Il ministro più schivo dell'intera compagine governativa, quello di cui i giudizi sono i più «temuti» sin dall'insediamento del governo, smentisce di essere pronto a dimettersi come aveva pronosticato il Corriere della sera che lo ha accreditato anche come fautore di un più complessivo rimpasto. «Dimissioni? È il sogno del Corriere che me le chiedeva fin dal mio insediamento» chiarisce alla Reuters. Anche Matteo Salvini taglia corto: «è uno degli assi portanti di questo Governo» ricorda relegando le ricostruzioni sulla sua disillusione come puro «gossip» giornalistico. «Non credo a ministri dimissionari, è un Governo che in cinque mesi ha fatto tanto, e io dico a chi ci guarda che il mio obiettivo è di fare altrettanto nei prossimi 5 anni e sono convinto che a Bruxelles torneranno a portare rispetto che devono non al Governo e a Salvini, ma all'Italia». Un attestato di stima e vicinanza per l'economista che il leader della Lega aveva fortemente voluto nel governo.

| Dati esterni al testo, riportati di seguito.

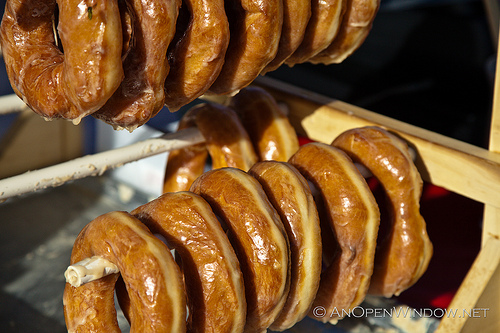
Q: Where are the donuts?
A: On pegs.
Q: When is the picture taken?
A: Day time.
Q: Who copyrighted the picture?
A: AnOpenWindow.NET.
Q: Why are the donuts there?
A: To eat.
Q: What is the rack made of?
A: Wood.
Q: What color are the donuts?
A: Brown.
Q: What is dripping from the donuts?
A: Sugar glaze.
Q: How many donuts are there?
A: 15.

Ma se al momento un rimpasto di governo sembra molto difficile che possa realizzarsi, la prospettiva potrebbe iniziare ad essere valutata con l'inizio del nuovo anno. Le fibrillazioni covano sotto la cenere. Il ruolo di Tria continua a essere sotto la lente del M5s: e non solo per quanto riguarda l'atteggiamento, più morbido rispetto ai colleghi di governo, da tenere con Bruxelles sulla manovra. Il titolare del Tesoro viene guardato a vista anche per i tecnici suoi collaboratori al Mef, uno su tutti il capo di gabinetto Roberto Garofoli. Di rimpasto si è parlato spesso in numerosi passaggi cruciali in questi primi mesi governo (con i ministri Toninelli e Grillo indicati in uscita) ma ora l'emergenza è tutt'altra ed opposta. Dopo l'incidente sull'anticorruzione a Montecitorio e con i due provvedimenti clou della maggioranza da approvare in Parlamento i leader M5s e Lega lavorano alla ricomposizione dei rapporti tra le due forze, come evidenzia anche il plateale gesto di complicità fatto dal ministro Fraccaro che ieri ha invitato il sottosegretario Giancarlo Giorgetti a tornare a sedersi tra i banchi di governo, dopo che se era andato tra gli scranni dei leghisti. Una cortesia per smontare i sospetti piovuti sul braccio destro di Salvini, indicato come il
possibile artefice dello sgambetto della Lega al M5s sull'anticorruzione.

Ora regna la concordia anche in vista dell'appuntamento cruciale del premier Conte con Juncker.
E in attesa di vedere l'andamento dello spread, anche nel medio periodo quando cesserà con il nuovo anno il sostegno del quantitative easing. Un cambio di passo che potrebbe avere conseguenze temute dal governo e, forse, dal ministro Savona più di tutti.